# Recruit of the day



## C.way (Jan 9, 2010)

went hunting again today, donating lot of blood to mosquito around the plantation

2 adult female long neck, the wings are short, only cover one segment of it's abdomen












tiny nymph, the only male I got






lucky to get one green adult statilia sp. female











3 more sub-adult female long neck, going to release 2 by tomorrow


----------



## Katnapper (Jan 9, 2010)

Nice catches!


----------



## Chien_Ming Lee (Jan 9, 2010)

Nice !

It must be fun .


----------



## revmdn (Jan 9, 2010)

Good hunting.


----------



## sufistic (Jan 9, 2010)

Awesome finds!


----------



## C.way (Jan 9, 2010)

Chien_Ming Lee said:


> Nice !It must be fun .


definitely not fun during the search, the only fun is when i got them, other wise, it will be walking around the plantation full of grass, mosquitoes keep on flying around you and walking towards some spider web, totally terrible


----------



## C.way (Jan 9, 2010)

sufistic said:


> Awesome finds!


planning to send you a pair if i manage to get extra male, after hunting at the same spot for about 7 times, I can only conclude that males are damn rare, out of 15 caught long neck, only 2 are males...


----------



## sufistic (Jan 9, 2010)

C.way said:


> planning to send you a pair if i manage to get extra male, after hunting at the same spot for about 7 times, I can only conclude that males are damn rare, out of 15 caught long neck, only 2 are males...


Sounds great bro.

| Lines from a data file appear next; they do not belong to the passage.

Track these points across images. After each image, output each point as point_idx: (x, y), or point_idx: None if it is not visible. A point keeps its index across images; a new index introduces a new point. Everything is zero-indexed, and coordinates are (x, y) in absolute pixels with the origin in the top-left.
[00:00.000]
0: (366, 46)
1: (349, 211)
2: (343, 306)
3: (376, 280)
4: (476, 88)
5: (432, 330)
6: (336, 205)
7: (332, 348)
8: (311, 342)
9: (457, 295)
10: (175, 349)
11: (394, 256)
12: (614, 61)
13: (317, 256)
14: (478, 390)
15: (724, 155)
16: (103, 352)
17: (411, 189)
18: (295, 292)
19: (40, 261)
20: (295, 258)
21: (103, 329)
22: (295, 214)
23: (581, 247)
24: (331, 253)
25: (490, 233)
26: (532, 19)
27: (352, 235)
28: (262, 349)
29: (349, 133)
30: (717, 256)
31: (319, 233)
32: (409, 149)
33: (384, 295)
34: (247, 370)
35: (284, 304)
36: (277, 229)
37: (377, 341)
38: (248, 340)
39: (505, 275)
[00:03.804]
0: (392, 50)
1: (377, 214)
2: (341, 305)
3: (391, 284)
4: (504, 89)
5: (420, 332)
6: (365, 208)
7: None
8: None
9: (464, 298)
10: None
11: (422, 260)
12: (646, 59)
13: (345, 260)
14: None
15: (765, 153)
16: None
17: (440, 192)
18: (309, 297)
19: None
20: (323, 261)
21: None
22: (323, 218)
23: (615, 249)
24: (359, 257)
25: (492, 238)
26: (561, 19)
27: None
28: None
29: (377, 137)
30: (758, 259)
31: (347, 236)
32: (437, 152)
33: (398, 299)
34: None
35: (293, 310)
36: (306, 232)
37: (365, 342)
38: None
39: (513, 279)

We can exchange species. As for getting the males, why don't you try going to some lamp posts near the plantation at night? That might work?


----------



## batsofchaos (Jan 9, 2010)

C.way said:


> planning to send you a pair if i manage to get extra male, after hunting at the same spot for about 7 times, I can only conclude that males are damn rare, out of 15 caught long neck, only 2 are males...


You might have better luck finding males at night with a light trap. I can't speak specifically for long neck mantids, but it's common in a lot of other species for the males to be attracted to light at night.


----------



## C.way (Jan 9, 2010)

if only I got some pals following, then it'll be alright, else I wouldn't want to go for another round of blood donation and insect kiss :lol: 



> Sounds great bro. We can exchange species. As for getting the males, why don't you try going to some lamp posts near the plantation at night? That might work?


I'm trimming down the number of mantises I got, found that it's pretty time consuming to take care of them and having trouble with providing live foods, can just give you free of charge


----------